Harvest timing also follows a hard regional deadline. “We have to get our fruit off the trees by about the first of December,” Etters said. “That’s about the time when we see our first freeze events here. If we still have fruit on the trees and we get down to 26 or 27 degrees Fahrenheit (about ‑3 ºC), the fruit will freeze. Then you can’t produce high-quality extra virgin olive oil from that fruit.”
Etters said climate volatility in California has intensified over the past decade, especially in annual precipitation. “It seems like it’s either really, really wet or really, really dry,” he said. “There is no more normal.”
Still, he argued that olives offer resilience that many traditional California crops do not. “As a grower of almonds and walnuts and tomatoes, those can’t survive without water. Olives can,” Etters said. “They may not produce much yield in a drought, but the trees aren’t going to die.”
In a region where groundwater regulation is tightening and surface water access is under increasing scrutiny, he said olives provide comparative stability.
Over the past decade, Séka Hills has invested in irrigation infrastructure to maximize surface water use. “We’ve put more irrigation infrastructure in place to utilize more surface water as opposed to groundwater,” Etters said. “Having Cache Creek in our backyard is a great source of surface water. We’re working to maximize that across the tribe’s lands.”
He added that results depend on precision rather than maximum irrigation, with careful scheduling tied to orchard needs and seasonal conditions.
Etters said part of mitigating uncertainty is to strengthen biodiversity and maintain the land. Measures include water conservation, minimal pesticide use, native-plant hedgerows, protection of riparian corridors, and removal of invasive weeds — steps that align with the estate’s broader sustainability goals.
“The tribe has been here in this valley for over 5,000 years,” Etters said. “They take sustainability and their culture into consideration in every decision they make on the farm and ranch.

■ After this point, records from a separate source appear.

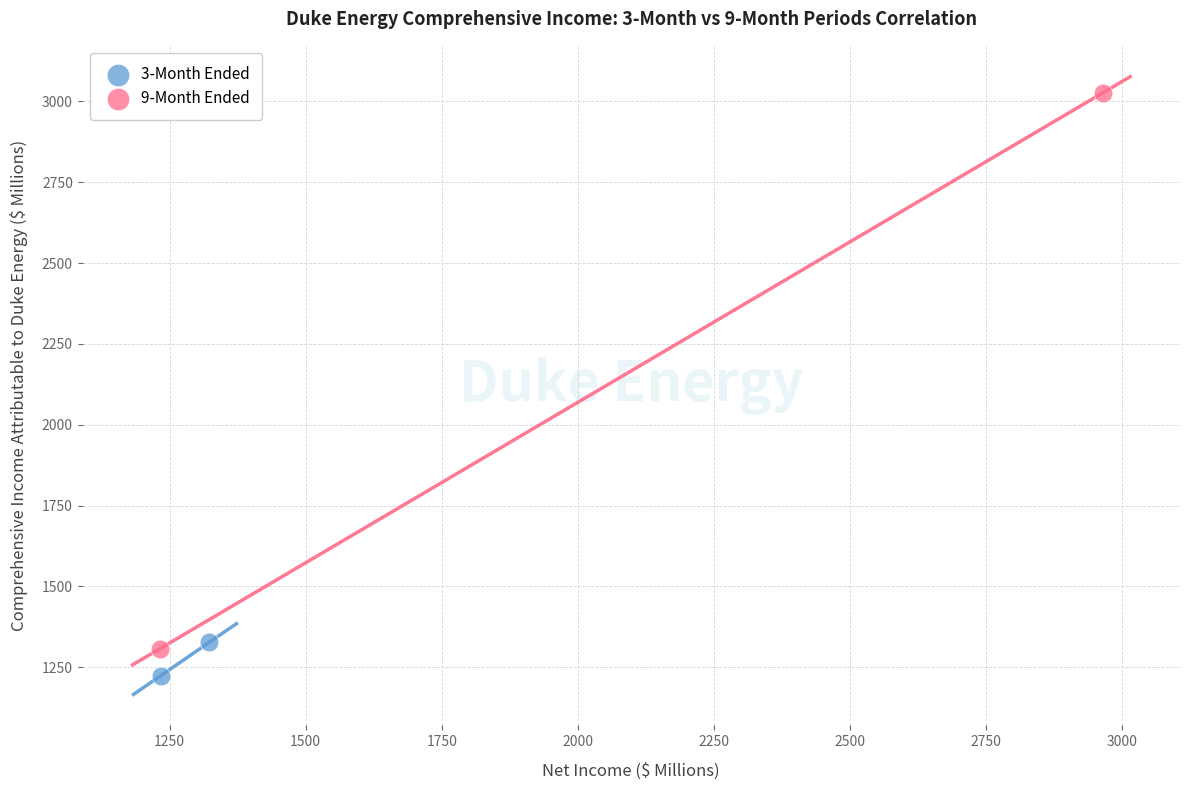

Which series contains the lowest Y value?

3-Month Ended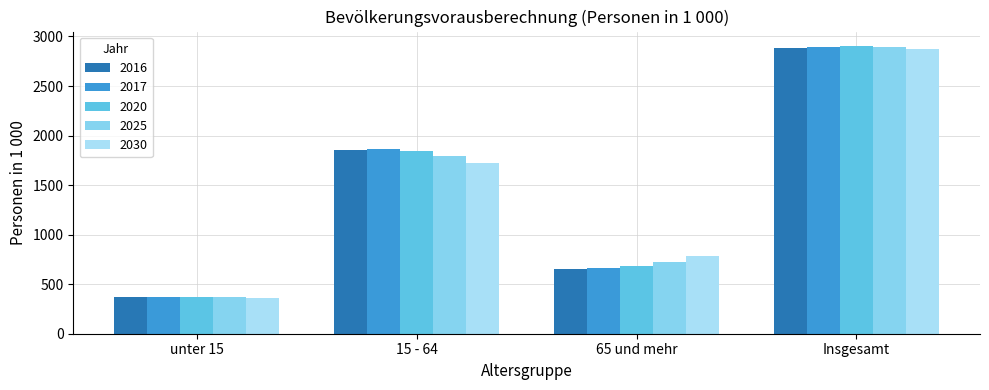

At how many categories does at least one series exceed 1992?

1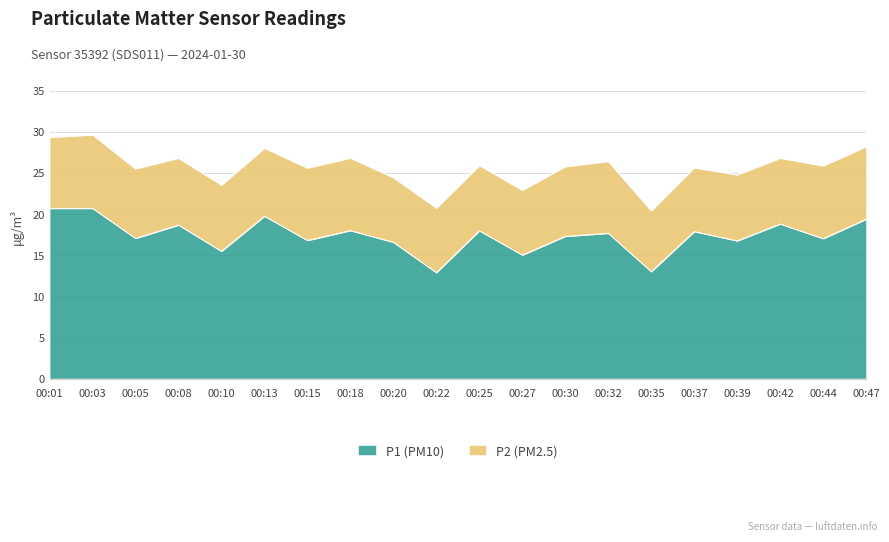

What is the value of the 14th point from the left?

17.7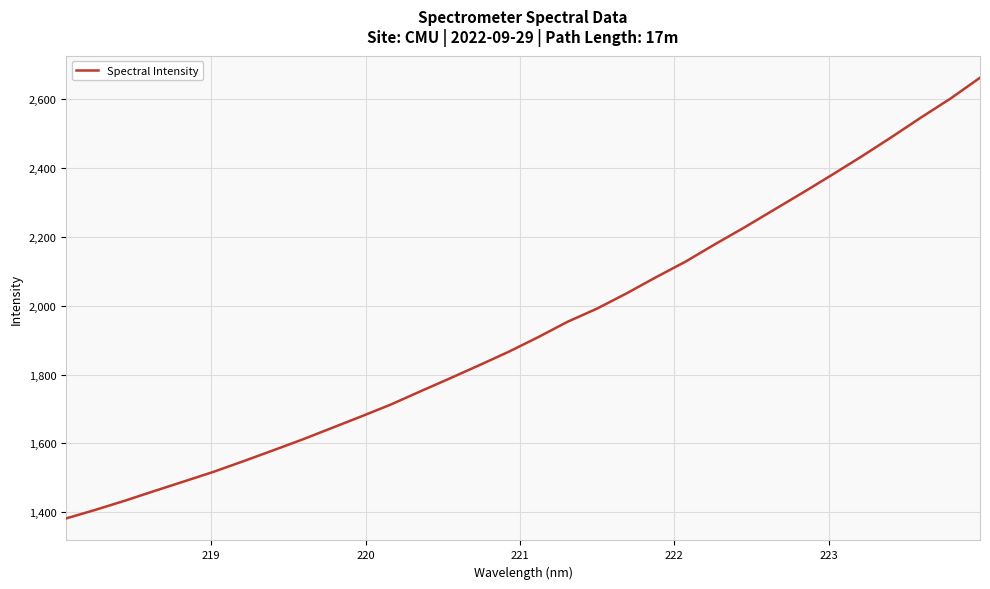

True or false: there are more than 2 points higher than both neighbors.

False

They want to protect and preserve the land not just for their community, but for their neighbors as well.”
While the operation is not actively looking to expand olive acreage, Etters said the farm may evaluate opportunities created by the contraction of California’s wine sector. “With the current state of the wine grape industry, the amount of vineyards being removed here, I think there’s going to be a large amount of acreage planted into olives over the next five to ten years,” he predicted.
He added that competition in California’s olive oil sector is increasing, even as growers remain collaborative. “We’re still a pretty small community of growers and processors,” Etters said. “We still help each other out.”
For Etters, the estate’s identity remains inseparable from the land and the tribe’s long history in the valley. “Having the chance to walk through the groves with the tribal citizens and take a break under a 300-year-old oak tree, you feel that very special connection,” he said.